CAF General Secretary Mouad Hajji said the 2019 Africa Cup of Nations has been exceptional, thanks to the Local Organising Committee and the Egyptian government.
Hajji even urged future hosts to imitate Egypt in ensuring success of the tournaments.
“A 24-team AFCON needs good infrastructure. Cameroon and Cote d’Ivoire are going to work on infrastructure because AFCON need great resources. CAF supports all African countries and we are sure we will have successful editions in Cameroon, Cote d’Ivoire and Guinea. We have seen people from other continents watching and we are sure everyone will do the best to have successful tournaments,” he said.
AFCON 2019 gave football fans something to remember for a long time to come. Big-star names graced the tournament, including Mohamed Salah, Riyad Mahrez, Sadio Mane, Victor Wanyama, Wilfried Zaha, Yannick Bolasie, Kalidou Koulibaly, AlexIwobi and any more.
The level of competition was very impressive, especially beyond the group stage.
Many pundits expected teams such as Egypt, Ghana, Morocco and Cameroon to battle for glory in the tournament, and they did. But the sides lost out in the earlier stages of the games. Their eliminations only point to the level of competitiveness that was witnessed in Egypt.
A tournament of firsts
AFCON 2019 was the first edition that was played in mid-year; the June-July window. Previous editions were played in the January-February window. The shift in dates has largely been welcomed, and is expectd to give AFCON more attention as it is played during the clubs off season.
The games were also the first that involved 24 teams, an eight-team increase from previous editions.
The Egypt edition also saw the introduction of the Virtual Assistant Referee (VAR) technology. The technology was however only used from the quarter final stage. CAF is however confident the games will see more involvement of the technology in future editions.
Burundi, Madagascar and Mauritania made it to AFCON for the first time ever in the competition’s history, a huge milestone for the teams.
Many expected a low tournament for the three sides but they showed their abilities during their stay in Egypt, recording some impressive results.
Madagascar in particular captured the love of many football fans with their performanes.
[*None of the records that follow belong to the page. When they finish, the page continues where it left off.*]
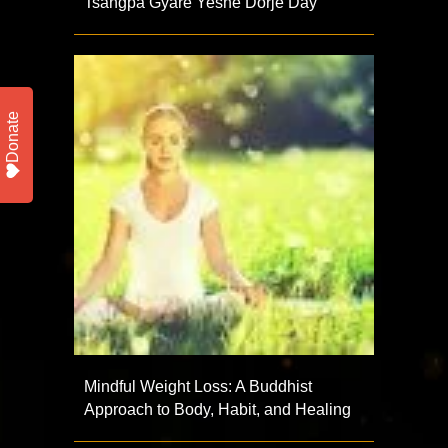
Tsangpa Gyare Yeshe Dorje Day
Donate
Mindful Weight Loss: A Buddhist
Approach to Body, Habit, and Healing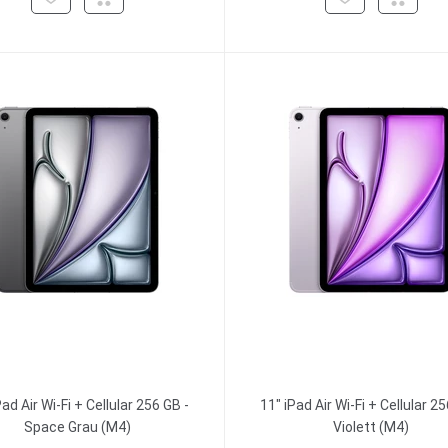
Pad Air Wi-Fi + Cellular 256 GB -
11" iPad Air Wi-Fi + Cellular 25
Space Grau (M4)
Violett (M4)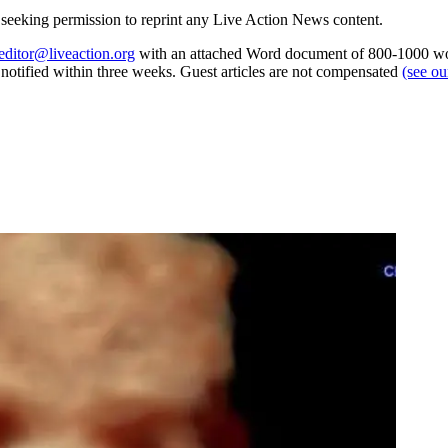
re seeking permission to reprint any Live Action News content.
editor@liveaction.org
with an attached Word document of 800-1000 word
e notified within three weeks. Guest articles are not compensated
(see o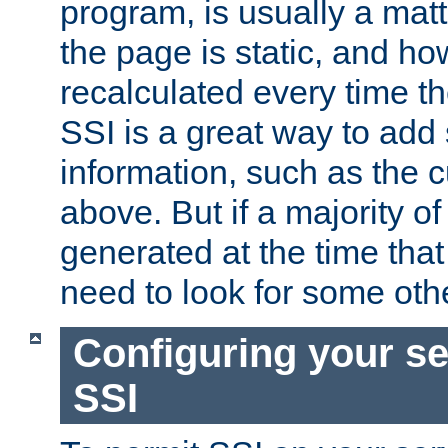
program, is usually a mat
the page is static, and h
recalculated every time t
SSI is a great way to add 
information, such as the 
above. But if a majority o
generated at the time that 
need to look for some othe
Configuring your se
SSI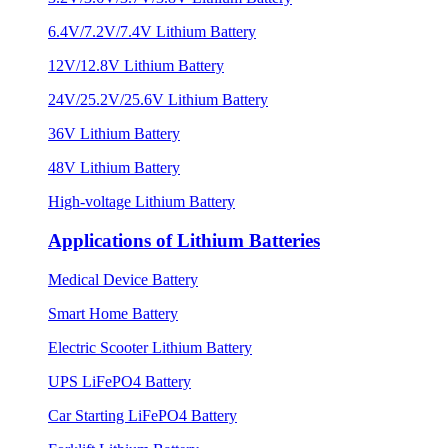
6.4V/7.2V/7.4V Lithium Battery
12V/12.8V Lithium Battery
24V/25.2V/25.6V Lithium Battery
36V Lithium Battery
48V Lithium Battery
High-voltage Lithium Battery
Applications of Lithium Batteries
Medical Device Battery
Smart Home Battery
Electric Scooter Lithium Battery
UPS LiFePO4 Battery
Car Starting LiFePO4 Battery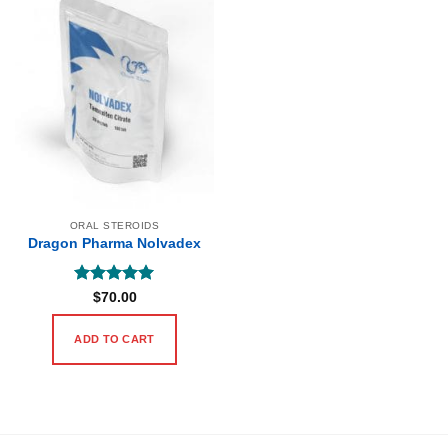
ORAL STEROIDS
Dragon Pharma Nolvadex
Rated
5
$
70.00
out of 5
ADD TO CART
The islanders made it to the quarter-final stage, a run that saw them beat powerhouses such as Nigeria and DR Congo.
Such performances vindicated CAF’s decision to expand AFCON from 16 teams to 24. More countries are expected to make it into future tournaments.
AFCON 2019 made history by recording the highest number of goals scored in the continental competition’s history.
102 goals were scored in the 52 games, but the most important was the one scored by Baghdad Bounedjah in the final game against Senegal.
The Algerian striker found the back of the net in the second minute to help his country to its second ever AFCON title.
Odion Ighalo finished as the top scorer of the tournament with five goals from as many games.
The Nigerian finished above Adam Ounas (Algeria), Sadio Mane (Senegal), Riyad Mahrez (Algeria) and Cedric Bakambu (DR Congo) who all had three goals.
On to Cameroon…
Cameroon is scheduled to host the next AFCON edition in 2021. With the hosting performance of Egypt, the Central Africans have very big shoes to fill.
On the positive, the country can now complete the preparations that it has embarked on for the 2019 games. While more infrastructures will be put in place, the Cameroonian government has pledged to ensure a smooth tournament come 2021.